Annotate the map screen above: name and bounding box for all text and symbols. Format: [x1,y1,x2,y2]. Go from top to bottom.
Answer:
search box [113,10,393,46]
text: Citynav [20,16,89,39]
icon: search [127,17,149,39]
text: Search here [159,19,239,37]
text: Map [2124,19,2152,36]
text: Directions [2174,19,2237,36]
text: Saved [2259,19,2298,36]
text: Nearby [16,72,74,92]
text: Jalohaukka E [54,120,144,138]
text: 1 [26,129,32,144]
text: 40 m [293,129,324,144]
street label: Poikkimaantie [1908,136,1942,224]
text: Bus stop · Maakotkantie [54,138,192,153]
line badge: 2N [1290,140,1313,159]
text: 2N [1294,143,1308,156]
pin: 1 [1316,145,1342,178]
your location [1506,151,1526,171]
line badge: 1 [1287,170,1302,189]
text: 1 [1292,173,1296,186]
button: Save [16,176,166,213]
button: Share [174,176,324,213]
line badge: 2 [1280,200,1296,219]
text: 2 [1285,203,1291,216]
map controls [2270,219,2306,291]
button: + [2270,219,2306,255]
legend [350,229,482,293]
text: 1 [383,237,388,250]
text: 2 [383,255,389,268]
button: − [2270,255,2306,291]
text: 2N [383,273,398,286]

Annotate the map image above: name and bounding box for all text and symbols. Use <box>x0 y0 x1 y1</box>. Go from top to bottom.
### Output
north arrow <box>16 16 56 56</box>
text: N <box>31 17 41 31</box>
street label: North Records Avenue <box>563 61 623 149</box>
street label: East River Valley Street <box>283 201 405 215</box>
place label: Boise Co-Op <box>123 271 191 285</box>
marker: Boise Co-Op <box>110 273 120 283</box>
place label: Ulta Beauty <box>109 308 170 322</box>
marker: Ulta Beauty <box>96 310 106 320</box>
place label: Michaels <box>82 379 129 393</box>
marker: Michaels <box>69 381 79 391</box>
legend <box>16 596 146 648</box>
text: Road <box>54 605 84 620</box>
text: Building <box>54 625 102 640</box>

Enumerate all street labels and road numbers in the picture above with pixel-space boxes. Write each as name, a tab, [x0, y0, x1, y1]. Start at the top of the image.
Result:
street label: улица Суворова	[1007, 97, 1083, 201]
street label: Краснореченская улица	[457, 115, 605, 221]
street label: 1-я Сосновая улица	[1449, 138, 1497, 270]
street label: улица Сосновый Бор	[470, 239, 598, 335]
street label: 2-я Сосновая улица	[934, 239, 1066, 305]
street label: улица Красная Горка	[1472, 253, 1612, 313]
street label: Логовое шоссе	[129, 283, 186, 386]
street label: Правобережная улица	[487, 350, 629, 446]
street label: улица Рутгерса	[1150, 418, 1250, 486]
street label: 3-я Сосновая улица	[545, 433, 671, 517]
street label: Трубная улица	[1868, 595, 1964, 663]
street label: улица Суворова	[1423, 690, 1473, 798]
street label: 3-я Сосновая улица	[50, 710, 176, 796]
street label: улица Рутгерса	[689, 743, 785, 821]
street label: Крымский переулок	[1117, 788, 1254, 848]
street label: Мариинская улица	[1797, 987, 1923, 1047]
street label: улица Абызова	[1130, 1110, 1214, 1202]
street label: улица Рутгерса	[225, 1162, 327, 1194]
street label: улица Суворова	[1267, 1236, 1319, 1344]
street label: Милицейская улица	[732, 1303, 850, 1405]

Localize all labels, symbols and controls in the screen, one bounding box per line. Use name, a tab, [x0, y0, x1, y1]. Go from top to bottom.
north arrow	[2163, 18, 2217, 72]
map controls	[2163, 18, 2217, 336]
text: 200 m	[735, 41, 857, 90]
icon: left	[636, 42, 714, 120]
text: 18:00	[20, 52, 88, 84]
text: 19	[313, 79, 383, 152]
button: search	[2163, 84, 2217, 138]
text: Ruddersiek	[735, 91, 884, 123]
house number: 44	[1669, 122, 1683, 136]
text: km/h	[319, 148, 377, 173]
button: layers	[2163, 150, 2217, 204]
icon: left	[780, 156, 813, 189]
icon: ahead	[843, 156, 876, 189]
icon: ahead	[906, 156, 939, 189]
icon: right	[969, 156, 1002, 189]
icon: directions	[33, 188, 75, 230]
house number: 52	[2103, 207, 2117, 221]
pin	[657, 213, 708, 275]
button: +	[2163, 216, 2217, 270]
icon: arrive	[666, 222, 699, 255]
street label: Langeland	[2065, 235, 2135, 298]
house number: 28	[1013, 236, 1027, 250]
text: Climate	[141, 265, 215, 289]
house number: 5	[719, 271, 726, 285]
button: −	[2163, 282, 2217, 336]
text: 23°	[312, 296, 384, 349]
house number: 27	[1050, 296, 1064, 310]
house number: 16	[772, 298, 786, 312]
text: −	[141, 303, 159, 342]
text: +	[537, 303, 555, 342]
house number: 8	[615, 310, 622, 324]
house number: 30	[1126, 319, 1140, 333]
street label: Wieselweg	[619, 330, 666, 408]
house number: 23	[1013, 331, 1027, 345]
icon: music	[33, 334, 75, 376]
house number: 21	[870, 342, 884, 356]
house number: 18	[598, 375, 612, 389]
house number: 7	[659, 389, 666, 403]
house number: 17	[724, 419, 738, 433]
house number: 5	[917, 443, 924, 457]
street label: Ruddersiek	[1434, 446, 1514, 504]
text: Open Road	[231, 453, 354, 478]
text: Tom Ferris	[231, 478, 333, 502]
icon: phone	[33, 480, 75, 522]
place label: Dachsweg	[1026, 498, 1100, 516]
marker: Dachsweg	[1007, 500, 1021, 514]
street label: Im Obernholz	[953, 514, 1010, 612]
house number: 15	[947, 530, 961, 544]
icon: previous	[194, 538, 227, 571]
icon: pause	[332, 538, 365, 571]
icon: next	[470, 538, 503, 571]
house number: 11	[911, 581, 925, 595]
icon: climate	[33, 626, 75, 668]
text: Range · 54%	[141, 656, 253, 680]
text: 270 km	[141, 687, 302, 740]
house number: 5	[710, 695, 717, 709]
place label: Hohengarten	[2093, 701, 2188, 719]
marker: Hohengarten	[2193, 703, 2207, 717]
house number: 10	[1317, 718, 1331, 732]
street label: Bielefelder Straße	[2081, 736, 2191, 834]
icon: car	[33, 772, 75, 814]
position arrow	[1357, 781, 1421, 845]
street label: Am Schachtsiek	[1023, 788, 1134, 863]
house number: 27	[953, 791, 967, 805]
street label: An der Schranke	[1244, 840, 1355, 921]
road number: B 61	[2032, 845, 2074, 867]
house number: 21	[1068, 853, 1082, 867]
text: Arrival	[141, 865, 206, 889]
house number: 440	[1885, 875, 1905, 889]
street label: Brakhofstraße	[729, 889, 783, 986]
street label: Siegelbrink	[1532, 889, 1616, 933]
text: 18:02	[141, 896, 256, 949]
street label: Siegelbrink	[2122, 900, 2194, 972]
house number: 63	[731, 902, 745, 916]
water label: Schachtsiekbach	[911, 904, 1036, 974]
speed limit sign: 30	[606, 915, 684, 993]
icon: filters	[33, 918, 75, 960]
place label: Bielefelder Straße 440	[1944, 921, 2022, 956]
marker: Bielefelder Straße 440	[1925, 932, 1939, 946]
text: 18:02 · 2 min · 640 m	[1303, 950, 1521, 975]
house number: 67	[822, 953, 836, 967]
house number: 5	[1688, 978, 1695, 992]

------

* INSTRUCTIONS TO FOLLOW
Reproduce exactly the lines that run from the start of the records to the line with "Annotate the map image", both included.

* REPLY
Annotate the map screen above: name and bounding box for all text and symbols. Format: [x1,y1,x2,y2]. Go from top to bottom.
Answer:
search box [113,10,393,46]
text: Citynav [20,16,89,39]
icon: search [127,17,149,39]
text: Search here [159,19,239,37]
text: Map [2124,19,2152,36]
text: Directions [2174,19,2237,36]
text: Saved [2259,19,2298,36]
text: Nearby [16,72,74,92]
text: Jalohaukka E [54,120,144,138]
text: 1 [26,129,32,144]
text: 40 m [293,129,324,144]
street label: Poikkimaantie [1908,136,1942,224]
text: Bus stop · Maakotkantie [54,138,192,153]
line badge: 2N [1290,140,1313,159]
text: 2N [1294,143,1308,156]
pin: 1 [1316,145,1342,178]
your location [1506,151,1526,171]
line badge: 1 [1287,170,1302,189]
text: 1 [1292,173,1296,186]
button: Save [16,176,166,213]
button: Share [174,176,324,213]
line badge: 2 [1280,200,1296,219]
text: 2 [1285,203,1291,216]
map controls [2270,219,2306,291]
button: + [2270,219,2306,255]
legend [350,229,482,293]
text: 1 [383,237,388,250]
text: 2 [383,255,389,268]
button: − [2270,255,2306,291]
text: 2N [383,273,398,286]

Annotate the map image above: name and bounding box for all text and symbols. Use <box>x0 y0 x1 y1</box>. Go from top to bottom.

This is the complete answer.